OBIETTIVO:
Duplica parola per parola l'intero testo sulla strage del Simonetto.

SELEZIONE:
Una cena che si trasforma in un massacro a sangue freddo. 20 novembre 1945. Ottanta anni fa. Nella cascina “il Simonetto”, insieme all’avvocato Massimo Gianoli, ci sono altre 9 persone tra personale di servizio e braccianti. Quattro ombre avanzano nella nebbia
Una rapina all’origine della strage, organizzata da Pietro Lala, un ex garzone che lì è conosciuto come Francesco Saporito, con lui 3 complici, tutti emigrati siciliani. Sono Giovanni Puleo, Francesco La Barbera, Giovanni d’Ignoti. I quattro irrompono durante la cena, hanno i visi coperti e cercano soldi e preziosi ma ad uno di loro scivola il fazzoletto che ha sul viso e viene scoperto. Da lì l’efferata decisione: devono tutti morire, non ci devono essere testimoni. Verrà graziato solo un bambino di due anni e mezzo.

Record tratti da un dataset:
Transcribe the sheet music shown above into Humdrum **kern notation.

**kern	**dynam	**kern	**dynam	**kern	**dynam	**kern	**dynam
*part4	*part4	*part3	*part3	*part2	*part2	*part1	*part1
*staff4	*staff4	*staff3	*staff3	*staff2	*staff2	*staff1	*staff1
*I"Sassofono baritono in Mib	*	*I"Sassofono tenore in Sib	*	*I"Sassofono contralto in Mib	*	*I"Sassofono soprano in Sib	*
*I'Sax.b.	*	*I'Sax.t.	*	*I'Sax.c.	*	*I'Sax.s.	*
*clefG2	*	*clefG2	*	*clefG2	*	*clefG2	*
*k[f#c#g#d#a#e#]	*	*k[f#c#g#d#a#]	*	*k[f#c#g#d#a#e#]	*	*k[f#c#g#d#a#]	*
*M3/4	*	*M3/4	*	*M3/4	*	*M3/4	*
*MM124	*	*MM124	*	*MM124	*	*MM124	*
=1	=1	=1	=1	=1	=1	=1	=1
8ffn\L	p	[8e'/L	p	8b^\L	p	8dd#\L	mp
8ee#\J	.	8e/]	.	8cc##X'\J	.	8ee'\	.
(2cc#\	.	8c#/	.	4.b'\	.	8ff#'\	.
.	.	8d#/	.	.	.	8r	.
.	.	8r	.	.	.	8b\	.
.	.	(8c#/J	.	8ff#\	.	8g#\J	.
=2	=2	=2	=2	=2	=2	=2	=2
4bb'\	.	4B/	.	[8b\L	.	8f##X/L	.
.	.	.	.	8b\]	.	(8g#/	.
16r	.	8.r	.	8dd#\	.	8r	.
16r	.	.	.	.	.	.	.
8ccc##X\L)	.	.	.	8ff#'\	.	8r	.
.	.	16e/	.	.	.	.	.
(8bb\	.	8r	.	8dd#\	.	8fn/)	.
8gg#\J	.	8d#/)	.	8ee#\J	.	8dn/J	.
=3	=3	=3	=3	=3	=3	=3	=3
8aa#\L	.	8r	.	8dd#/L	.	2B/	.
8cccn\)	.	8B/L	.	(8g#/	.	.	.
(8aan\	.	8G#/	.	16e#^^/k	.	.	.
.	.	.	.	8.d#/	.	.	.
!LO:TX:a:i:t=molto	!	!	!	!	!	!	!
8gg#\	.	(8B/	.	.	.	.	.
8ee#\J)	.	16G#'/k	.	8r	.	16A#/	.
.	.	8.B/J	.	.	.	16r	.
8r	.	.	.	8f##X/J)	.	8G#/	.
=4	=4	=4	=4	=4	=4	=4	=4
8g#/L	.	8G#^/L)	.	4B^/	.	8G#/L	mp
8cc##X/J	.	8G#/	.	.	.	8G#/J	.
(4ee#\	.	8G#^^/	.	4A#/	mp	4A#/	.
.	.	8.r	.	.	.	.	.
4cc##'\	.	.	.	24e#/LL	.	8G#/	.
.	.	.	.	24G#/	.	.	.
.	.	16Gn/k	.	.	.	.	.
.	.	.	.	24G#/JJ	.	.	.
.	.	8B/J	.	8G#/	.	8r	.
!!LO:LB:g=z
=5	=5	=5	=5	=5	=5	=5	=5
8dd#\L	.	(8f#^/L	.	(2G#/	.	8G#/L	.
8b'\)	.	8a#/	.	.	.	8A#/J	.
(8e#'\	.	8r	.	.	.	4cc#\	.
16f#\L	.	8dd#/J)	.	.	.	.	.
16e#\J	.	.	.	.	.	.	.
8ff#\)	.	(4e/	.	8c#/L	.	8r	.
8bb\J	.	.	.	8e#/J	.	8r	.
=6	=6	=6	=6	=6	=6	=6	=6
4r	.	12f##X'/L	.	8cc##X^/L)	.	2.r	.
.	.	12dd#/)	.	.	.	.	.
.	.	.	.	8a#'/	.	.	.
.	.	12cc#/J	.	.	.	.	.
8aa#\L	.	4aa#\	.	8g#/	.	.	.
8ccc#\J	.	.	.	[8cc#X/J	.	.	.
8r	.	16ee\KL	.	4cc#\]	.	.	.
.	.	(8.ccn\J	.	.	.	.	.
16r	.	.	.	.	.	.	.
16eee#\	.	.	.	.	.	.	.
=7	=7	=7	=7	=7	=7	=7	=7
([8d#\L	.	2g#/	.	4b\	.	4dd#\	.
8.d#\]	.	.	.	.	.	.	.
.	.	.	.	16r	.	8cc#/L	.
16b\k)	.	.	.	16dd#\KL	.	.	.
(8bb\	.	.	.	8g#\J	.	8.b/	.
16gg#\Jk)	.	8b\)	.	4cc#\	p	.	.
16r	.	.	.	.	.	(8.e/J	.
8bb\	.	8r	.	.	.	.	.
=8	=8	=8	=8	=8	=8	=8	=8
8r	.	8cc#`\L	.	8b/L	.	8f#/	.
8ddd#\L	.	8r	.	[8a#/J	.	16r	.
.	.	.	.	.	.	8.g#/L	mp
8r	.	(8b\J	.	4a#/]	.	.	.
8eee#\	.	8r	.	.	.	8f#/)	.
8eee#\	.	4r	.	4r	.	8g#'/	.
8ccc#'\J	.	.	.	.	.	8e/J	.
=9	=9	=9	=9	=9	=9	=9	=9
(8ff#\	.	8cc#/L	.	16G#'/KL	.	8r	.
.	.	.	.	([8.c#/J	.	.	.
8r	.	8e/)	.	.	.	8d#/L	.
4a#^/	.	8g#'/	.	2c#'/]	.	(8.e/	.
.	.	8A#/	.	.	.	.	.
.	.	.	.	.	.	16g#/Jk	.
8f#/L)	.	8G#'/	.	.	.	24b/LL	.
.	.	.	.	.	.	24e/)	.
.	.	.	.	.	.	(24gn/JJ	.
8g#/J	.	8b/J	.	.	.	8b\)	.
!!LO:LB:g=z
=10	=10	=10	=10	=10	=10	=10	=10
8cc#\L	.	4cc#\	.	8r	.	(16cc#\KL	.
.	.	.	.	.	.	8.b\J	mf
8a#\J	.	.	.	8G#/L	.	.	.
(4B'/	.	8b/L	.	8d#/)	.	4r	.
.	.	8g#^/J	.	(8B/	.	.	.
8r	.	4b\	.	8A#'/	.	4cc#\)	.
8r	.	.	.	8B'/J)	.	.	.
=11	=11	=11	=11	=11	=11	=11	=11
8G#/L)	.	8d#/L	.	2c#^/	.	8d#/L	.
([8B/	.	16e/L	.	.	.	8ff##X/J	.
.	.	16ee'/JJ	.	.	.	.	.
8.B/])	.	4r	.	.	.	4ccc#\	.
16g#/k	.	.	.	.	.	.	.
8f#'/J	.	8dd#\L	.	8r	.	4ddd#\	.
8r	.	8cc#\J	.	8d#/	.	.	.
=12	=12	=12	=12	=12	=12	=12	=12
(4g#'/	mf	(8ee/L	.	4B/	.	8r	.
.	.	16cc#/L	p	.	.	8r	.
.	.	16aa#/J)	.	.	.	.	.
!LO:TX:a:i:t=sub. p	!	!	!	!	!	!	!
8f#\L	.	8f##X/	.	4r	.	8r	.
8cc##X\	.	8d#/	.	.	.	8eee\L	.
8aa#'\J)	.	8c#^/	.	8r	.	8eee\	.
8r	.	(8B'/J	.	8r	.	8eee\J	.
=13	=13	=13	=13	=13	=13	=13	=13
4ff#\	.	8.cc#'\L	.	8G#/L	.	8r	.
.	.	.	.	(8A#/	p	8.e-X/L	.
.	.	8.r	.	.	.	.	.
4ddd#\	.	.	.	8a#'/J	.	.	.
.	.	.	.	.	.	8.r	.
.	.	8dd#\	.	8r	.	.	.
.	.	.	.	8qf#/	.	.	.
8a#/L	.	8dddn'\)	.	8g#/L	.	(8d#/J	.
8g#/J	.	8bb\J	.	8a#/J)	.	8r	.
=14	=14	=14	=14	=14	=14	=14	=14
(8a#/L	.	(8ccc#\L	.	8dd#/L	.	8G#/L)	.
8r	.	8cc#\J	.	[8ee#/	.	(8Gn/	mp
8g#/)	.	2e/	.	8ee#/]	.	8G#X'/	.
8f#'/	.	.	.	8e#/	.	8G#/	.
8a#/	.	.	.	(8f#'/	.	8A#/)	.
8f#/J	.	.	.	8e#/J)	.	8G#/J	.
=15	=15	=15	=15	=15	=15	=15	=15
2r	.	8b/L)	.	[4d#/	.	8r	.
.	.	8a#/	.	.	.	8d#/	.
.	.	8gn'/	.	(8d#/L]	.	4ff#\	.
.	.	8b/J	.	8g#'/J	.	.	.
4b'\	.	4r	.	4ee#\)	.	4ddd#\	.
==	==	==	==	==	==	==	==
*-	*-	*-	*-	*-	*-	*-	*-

RISULTATO ESERCIZIO:
Una cena che si trasforma in un massacro a sangue freddo. 20 novembre 1945. Ottanta anni fa. Nella cascina “il Simonetto”, insieme all’avvocato Massimo Gianoli, ci sono altre 9 persone tra personale di servizio e braccianti. Quattro ombre avanzano nella nebbia
Una rapina all’origine della strage, organizzata da Pietro Lala, un ex garzone che lì è conosciuto come Francesco Saporito, con lui 3 complici, tutti emigrati siciliani. Sono Giovanni Puleo, Francesco La Barbera, Giovanni d’Ignoti. I quattro irrompono durante la cena, hanno i visi coperti e cercano soldi e preziosi ma ad uno di loro scivola il fazzoletto che ha sul viso e viene scoperto. Da lì l’efferata decisione: devono tutti morire, non ci devono essere testimoni. Verrà graziato solo un bambino di due anni e mezzo.